§ Problem requirements:
Change "주민센터를" to "행정복지센터를" in the lines starting with the line that contains "주민등록증을 신청할 수 있다." and going on through the line that contains "- IC주민등록증은 모바일", leaving everything else unchanged. Return only those lines.

-- Dataset content follows --

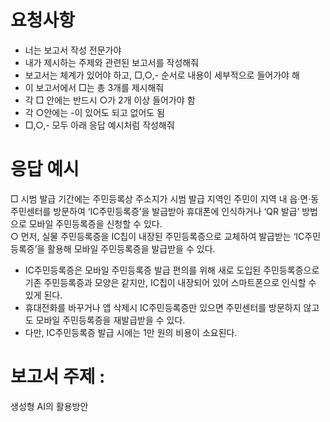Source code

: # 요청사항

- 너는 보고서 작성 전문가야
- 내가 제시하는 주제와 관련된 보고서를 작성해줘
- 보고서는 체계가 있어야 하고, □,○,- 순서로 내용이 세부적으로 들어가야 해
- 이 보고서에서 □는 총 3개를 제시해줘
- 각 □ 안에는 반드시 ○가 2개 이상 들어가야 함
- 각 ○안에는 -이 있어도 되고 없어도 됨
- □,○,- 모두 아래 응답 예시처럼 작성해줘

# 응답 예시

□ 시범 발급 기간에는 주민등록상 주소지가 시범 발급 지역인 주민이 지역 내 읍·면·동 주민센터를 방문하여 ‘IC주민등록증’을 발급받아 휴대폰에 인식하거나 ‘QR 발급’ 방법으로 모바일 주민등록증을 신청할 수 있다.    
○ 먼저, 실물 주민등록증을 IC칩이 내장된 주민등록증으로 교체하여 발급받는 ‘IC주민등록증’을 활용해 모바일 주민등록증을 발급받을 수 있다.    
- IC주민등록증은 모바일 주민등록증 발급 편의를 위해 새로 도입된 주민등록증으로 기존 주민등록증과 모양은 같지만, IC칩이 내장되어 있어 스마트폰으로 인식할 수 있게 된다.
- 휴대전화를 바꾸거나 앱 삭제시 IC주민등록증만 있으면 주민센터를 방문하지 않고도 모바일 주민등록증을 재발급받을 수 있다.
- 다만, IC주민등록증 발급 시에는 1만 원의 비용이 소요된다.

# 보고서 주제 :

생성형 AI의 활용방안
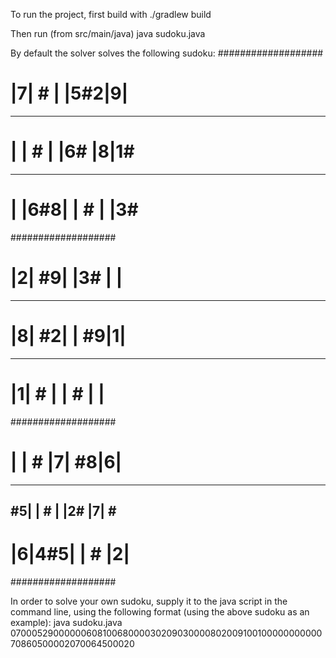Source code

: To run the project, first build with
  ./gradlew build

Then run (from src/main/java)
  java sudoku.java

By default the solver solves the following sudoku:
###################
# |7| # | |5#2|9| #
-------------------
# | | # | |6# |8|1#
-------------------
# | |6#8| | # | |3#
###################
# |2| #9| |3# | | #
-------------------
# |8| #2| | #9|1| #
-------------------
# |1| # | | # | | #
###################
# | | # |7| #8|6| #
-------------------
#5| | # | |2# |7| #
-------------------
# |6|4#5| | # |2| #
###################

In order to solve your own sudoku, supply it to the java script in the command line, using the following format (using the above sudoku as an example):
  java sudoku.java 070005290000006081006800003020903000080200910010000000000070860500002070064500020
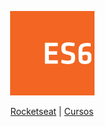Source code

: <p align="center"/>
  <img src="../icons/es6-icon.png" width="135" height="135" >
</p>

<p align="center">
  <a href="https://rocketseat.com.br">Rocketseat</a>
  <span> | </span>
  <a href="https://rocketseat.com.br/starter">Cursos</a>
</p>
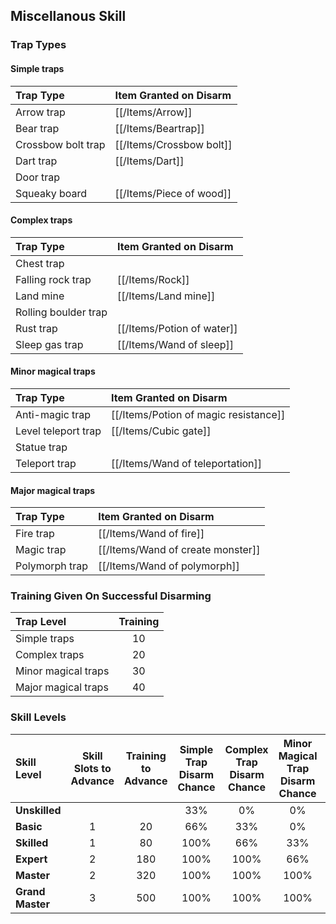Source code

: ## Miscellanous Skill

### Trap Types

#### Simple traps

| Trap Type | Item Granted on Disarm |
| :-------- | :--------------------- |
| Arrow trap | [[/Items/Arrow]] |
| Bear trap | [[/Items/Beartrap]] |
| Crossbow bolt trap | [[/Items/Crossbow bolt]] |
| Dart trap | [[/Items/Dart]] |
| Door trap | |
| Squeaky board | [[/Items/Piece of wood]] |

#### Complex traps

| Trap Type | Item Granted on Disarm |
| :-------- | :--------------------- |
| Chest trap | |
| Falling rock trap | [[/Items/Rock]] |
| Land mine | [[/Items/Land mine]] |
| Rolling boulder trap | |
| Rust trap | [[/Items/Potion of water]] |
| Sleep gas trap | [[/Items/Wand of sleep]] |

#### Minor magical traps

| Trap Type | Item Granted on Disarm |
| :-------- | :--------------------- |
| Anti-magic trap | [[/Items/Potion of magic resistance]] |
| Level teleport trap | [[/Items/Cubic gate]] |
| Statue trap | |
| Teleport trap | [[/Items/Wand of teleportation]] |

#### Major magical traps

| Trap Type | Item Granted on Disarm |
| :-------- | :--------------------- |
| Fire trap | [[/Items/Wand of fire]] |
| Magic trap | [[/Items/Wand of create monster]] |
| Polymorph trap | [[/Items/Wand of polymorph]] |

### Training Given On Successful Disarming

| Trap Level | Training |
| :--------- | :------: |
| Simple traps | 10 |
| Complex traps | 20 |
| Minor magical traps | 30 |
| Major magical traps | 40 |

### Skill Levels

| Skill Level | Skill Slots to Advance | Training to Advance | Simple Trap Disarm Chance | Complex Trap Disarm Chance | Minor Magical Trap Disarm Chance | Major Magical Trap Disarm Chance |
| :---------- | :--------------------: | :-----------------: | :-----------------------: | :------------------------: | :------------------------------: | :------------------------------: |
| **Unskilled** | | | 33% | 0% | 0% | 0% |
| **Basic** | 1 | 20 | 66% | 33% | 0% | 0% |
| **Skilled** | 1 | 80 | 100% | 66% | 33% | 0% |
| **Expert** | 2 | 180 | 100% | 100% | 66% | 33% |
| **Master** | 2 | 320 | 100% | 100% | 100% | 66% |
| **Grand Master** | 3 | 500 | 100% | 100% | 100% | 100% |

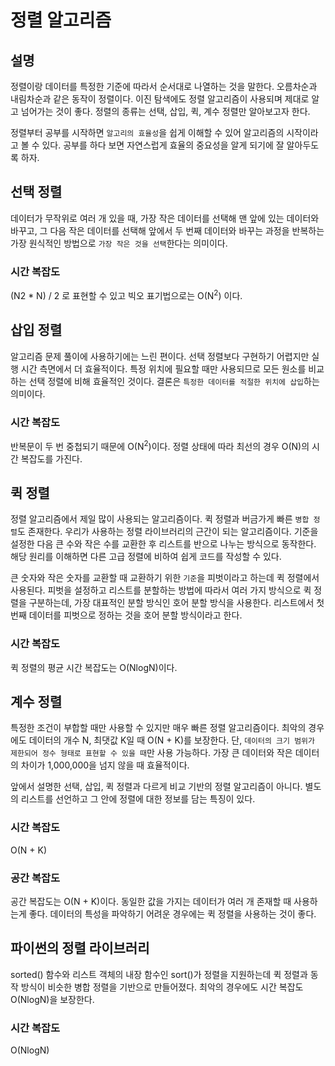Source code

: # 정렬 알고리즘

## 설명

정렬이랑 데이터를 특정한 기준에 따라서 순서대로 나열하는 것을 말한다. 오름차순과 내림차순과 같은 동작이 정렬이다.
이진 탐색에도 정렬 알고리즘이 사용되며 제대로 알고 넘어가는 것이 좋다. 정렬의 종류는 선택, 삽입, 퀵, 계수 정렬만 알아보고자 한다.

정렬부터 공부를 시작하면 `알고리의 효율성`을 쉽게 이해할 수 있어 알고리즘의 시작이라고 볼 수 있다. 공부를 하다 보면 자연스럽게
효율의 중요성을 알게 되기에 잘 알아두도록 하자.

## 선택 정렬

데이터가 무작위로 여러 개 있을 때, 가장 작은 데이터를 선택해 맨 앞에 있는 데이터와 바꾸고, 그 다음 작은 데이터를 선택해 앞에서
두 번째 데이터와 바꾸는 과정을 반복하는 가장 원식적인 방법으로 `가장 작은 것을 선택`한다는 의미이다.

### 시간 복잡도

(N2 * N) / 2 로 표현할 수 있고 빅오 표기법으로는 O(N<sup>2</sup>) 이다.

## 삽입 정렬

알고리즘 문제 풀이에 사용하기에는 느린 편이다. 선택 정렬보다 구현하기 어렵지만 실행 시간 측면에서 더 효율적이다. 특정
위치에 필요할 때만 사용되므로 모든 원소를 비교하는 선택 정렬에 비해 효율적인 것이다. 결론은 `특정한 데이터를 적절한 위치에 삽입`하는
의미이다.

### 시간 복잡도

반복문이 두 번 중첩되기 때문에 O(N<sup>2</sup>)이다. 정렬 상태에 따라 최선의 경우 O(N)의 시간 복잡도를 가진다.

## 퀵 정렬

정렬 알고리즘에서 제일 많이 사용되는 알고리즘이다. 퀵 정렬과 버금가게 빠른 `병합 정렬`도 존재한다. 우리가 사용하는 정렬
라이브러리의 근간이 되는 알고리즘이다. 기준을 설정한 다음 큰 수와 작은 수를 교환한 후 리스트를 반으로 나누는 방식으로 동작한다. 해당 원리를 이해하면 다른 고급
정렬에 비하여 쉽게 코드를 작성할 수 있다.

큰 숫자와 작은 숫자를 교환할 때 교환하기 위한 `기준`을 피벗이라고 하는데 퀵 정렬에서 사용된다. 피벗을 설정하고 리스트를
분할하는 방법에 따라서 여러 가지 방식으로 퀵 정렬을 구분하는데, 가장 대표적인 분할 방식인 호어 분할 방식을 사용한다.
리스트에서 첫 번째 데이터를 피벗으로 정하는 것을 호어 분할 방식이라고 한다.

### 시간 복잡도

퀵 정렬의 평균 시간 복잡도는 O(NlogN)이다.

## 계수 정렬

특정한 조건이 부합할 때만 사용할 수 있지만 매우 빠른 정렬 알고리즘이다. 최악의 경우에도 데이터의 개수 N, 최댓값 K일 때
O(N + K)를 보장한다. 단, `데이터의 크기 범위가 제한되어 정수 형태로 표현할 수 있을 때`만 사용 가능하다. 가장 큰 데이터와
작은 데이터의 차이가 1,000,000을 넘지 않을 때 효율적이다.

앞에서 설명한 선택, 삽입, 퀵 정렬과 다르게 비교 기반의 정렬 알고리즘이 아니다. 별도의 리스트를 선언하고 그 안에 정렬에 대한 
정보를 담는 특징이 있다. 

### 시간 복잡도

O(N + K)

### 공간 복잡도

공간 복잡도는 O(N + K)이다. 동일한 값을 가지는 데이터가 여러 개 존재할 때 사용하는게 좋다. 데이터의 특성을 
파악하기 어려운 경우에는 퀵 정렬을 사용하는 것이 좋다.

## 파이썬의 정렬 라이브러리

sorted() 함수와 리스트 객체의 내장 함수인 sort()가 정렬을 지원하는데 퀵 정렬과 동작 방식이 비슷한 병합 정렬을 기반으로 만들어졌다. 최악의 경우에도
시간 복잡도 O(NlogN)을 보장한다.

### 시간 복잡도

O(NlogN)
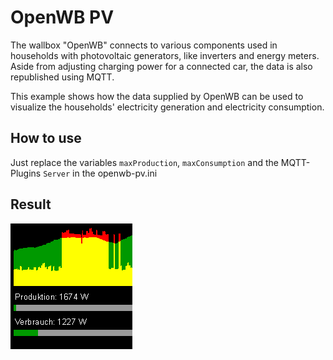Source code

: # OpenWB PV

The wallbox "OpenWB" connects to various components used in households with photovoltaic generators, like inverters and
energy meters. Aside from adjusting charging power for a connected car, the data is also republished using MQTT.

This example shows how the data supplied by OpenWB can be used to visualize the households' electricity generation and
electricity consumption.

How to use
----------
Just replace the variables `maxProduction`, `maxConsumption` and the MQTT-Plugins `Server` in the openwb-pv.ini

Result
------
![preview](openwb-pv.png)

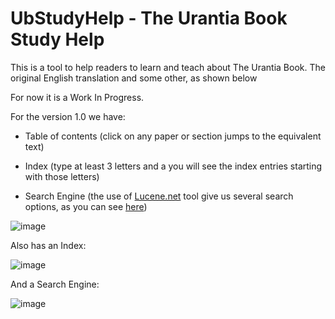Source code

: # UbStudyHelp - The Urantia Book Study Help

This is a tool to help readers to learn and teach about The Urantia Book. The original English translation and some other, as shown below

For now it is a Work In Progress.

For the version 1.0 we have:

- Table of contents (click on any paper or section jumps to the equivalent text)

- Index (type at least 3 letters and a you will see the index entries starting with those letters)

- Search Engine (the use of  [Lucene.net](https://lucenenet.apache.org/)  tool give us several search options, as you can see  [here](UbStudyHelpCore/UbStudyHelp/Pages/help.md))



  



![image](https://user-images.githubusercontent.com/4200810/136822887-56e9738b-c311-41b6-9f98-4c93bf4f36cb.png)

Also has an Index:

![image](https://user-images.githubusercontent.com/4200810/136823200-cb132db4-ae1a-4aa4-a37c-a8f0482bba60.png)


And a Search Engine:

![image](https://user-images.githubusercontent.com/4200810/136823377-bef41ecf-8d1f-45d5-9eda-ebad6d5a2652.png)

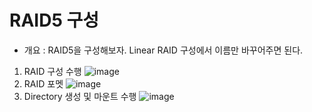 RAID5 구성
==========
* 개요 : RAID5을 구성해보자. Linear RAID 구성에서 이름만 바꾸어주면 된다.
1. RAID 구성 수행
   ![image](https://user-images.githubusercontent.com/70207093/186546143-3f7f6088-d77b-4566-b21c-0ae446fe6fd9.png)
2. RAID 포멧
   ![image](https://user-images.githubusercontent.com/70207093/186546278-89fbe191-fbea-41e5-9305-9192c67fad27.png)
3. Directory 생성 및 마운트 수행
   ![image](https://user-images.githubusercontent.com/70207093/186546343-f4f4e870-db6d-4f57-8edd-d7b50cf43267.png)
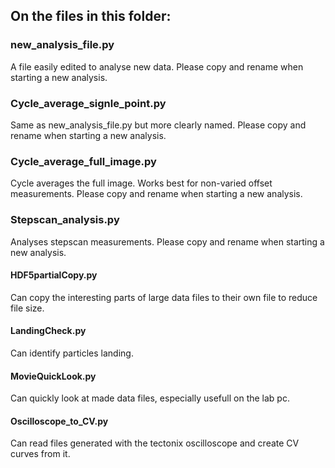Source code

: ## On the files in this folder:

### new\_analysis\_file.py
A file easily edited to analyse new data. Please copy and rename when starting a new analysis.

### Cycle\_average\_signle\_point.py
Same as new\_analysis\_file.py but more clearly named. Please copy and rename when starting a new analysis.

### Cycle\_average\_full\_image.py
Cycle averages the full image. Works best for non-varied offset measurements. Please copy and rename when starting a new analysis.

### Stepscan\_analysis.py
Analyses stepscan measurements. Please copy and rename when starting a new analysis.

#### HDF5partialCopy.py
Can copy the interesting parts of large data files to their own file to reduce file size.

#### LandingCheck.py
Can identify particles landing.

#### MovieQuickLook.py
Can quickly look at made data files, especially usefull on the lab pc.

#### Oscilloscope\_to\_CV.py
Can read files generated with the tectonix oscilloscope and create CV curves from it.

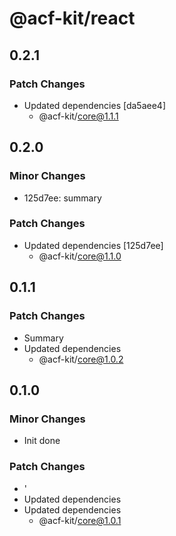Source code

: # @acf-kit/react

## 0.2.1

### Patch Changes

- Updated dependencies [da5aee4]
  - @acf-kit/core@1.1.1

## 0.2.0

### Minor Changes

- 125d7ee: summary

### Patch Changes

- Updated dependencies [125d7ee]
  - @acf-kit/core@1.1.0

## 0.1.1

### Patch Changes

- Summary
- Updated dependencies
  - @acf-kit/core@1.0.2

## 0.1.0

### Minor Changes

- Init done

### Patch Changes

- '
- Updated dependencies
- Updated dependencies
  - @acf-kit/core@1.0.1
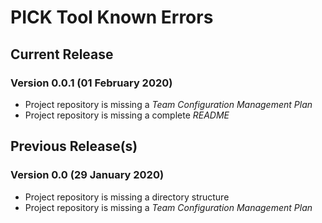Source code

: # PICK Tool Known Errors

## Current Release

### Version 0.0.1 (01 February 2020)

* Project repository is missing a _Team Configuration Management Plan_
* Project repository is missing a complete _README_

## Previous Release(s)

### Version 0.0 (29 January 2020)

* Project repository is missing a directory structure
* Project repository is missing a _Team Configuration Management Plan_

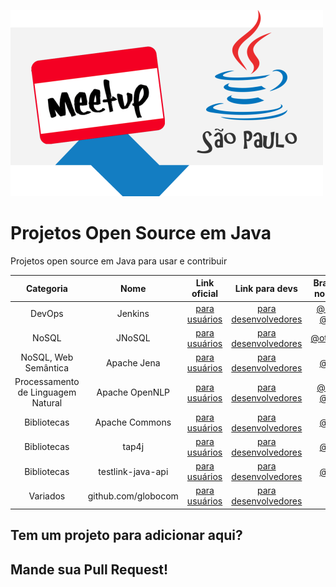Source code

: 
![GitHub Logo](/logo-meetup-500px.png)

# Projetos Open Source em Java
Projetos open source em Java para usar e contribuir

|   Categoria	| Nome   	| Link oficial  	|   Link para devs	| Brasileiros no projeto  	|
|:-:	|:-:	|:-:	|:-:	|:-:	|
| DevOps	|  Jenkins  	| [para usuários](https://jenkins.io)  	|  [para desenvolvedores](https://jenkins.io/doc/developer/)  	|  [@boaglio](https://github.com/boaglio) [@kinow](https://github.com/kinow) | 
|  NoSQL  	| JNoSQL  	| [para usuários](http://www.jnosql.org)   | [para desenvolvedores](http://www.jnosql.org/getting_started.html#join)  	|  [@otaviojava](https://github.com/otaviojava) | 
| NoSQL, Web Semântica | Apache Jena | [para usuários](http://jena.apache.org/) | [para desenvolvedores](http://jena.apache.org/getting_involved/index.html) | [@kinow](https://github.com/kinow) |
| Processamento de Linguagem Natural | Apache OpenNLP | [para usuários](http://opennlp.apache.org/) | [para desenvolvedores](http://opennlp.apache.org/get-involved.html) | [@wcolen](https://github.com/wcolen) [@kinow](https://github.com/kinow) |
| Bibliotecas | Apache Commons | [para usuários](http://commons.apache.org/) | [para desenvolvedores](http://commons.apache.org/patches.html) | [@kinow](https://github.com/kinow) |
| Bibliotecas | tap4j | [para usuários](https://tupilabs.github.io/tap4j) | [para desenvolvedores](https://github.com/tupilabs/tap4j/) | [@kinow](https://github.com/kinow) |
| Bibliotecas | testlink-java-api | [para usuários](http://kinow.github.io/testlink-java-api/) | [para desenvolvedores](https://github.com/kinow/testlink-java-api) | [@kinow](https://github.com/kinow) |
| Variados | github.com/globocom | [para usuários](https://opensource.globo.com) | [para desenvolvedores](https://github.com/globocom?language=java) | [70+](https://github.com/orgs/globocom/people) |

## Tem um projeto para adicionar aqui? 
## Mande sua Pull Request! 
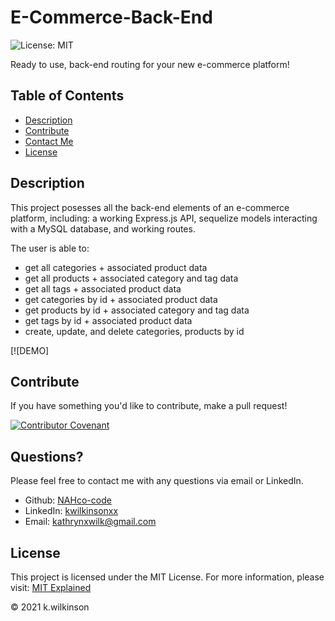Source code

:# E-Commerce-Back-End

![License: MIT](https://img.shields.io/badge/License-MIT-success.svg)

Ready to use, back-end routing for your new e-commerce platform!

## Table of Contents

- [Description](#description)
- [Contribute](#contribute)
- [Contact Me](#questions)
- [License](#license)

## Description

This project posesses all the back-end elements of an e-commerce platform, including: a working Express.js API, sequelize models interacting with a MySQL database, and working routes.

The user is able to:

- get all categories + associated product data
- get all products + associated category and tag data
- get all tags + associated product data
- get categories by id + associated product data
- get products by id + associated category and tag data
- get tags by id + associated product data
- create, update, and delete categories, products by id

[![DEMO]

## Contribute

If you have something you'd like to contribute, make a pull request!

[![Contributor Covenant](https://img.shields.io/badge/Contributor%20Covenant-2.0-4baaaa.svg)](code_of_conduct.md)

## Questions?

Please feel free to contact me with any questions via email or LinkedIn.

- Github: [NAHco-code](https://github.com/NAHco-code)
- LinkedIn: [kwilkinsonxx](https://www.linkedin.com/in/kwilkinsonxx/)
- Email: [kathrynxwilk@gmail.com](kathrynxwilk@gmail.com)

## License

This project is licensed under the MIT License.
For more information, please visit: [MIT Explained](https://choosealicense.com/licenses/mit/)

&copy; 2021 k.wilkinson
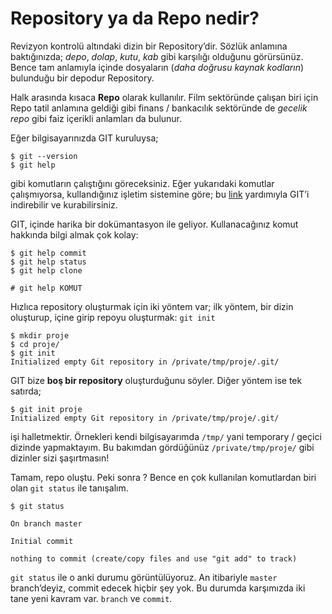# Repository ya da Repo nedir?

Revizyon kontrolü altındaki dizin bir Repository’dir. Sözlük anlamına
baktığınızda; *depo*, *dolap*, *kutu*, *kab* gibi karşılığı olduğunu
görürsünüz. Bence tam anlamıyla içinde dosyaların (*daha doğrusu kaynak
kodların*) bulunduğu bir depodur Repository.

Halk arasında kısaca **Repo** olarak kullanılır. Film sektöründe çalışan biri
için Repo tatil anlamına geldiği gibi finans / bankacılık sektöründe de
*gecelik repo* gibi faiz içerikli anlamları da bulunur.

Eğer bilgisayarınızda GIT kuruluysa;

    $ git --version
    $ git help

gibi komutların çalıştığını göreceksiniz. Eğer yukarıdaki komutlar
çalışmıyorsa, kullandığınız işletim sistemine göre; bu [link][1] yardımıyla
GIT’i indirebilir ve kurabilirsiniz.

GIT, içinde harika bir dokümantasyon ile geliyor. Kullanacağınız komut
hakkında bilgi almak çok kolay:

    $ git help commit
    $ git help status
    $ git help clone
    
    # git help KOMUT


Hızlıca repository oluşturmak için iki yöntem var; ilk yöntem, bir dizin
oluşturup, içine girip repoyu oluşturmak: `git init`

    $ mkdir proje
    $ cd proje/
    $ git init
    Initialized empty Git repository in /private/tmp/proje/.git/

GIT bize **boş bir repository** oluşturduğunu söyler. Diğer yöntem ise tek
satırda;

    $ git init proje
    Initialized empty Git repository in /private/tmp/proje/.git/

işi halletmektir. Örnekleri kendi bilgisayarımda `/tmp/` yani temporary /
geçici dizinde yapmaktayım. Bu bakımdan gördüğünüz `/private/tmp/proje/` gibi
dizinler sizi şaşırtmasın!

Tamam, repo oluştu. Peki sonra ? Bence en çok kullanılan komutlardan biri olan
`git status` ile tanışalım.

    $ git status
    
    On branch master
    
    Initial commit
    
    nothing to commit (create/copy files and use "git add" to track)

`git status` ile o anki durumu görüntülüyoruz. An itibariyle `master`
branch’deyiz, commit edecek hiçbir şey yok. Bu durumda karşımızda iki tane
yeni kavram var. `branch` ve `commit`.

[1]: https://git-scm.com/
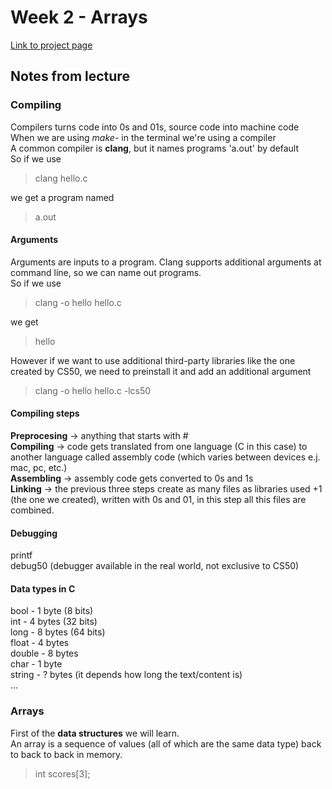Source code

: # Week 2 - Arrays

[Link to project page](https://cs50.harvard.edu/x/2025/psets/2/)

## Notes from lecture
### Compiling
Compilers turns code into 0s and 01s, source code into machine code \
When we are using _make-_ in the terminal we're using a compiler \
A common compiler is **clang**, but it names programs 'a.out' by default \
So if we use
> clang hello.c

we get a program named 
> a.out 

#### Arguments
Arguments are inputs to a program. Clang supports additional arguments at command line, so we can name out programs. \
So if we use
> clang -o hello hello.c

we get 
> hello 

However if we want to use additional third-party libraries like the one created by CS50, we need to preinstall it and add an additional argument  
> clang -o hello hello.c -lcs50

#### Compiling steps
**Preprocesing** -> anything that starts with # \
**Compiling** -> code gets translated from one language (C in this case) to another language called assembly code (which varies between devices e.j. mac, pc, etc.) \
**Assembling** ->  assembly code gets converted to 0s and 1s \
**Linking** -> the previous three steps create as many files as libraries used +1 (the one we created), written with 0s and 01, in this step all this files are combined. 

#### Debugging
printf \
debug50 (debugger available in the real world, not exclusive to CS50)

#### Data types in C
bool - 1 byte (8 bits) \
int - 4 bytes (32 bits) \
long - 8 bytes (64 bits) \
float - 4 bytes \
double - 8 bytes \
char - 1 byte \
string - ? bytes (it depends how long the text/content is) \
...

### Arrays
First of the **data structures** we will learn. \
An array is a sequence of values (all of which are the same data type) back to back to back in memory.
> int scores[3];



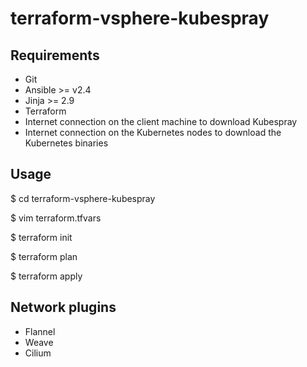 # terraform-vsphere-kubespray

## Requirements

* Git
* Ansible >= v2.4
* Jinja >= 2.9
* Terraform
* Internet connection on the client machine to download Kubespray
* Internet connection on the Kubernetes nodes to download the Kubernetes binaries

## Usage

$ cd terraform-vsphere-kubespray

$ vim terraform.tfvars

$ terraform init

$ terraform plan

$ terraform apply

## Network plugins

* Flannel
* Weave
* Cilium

-- Dataset content concluded --

§ Answer section:
□ 시범 발급 기간에는 주민등록상 주소지가 시범 발급 지역인 주민이 지역 내 읍·면·동 행정복지센터를 방문하여 ‘IC주민등록증’을 발급받아 휴대폰에 인식하거나 ‘QR 발급’ 방법으로 모바일 주민등록증을 신청할 수 있다.    
○ 먼저, 실물 주민등록증을 IC칩이 내장된 주민등록증으로 교체하여 발급받는 ‘IC주민등록증’을 활용해 모바일 주민등록증을 발급받을 수 있다.    
- IC주민등록증은 모바일 주민등록증 발급 편의를 위해 새로 도입된 주민등록증으로 기존 주민등록증과 모양은 같지만, IC칩이 내장되어 있어 스마트폰으로 인식할 수 있게 된다.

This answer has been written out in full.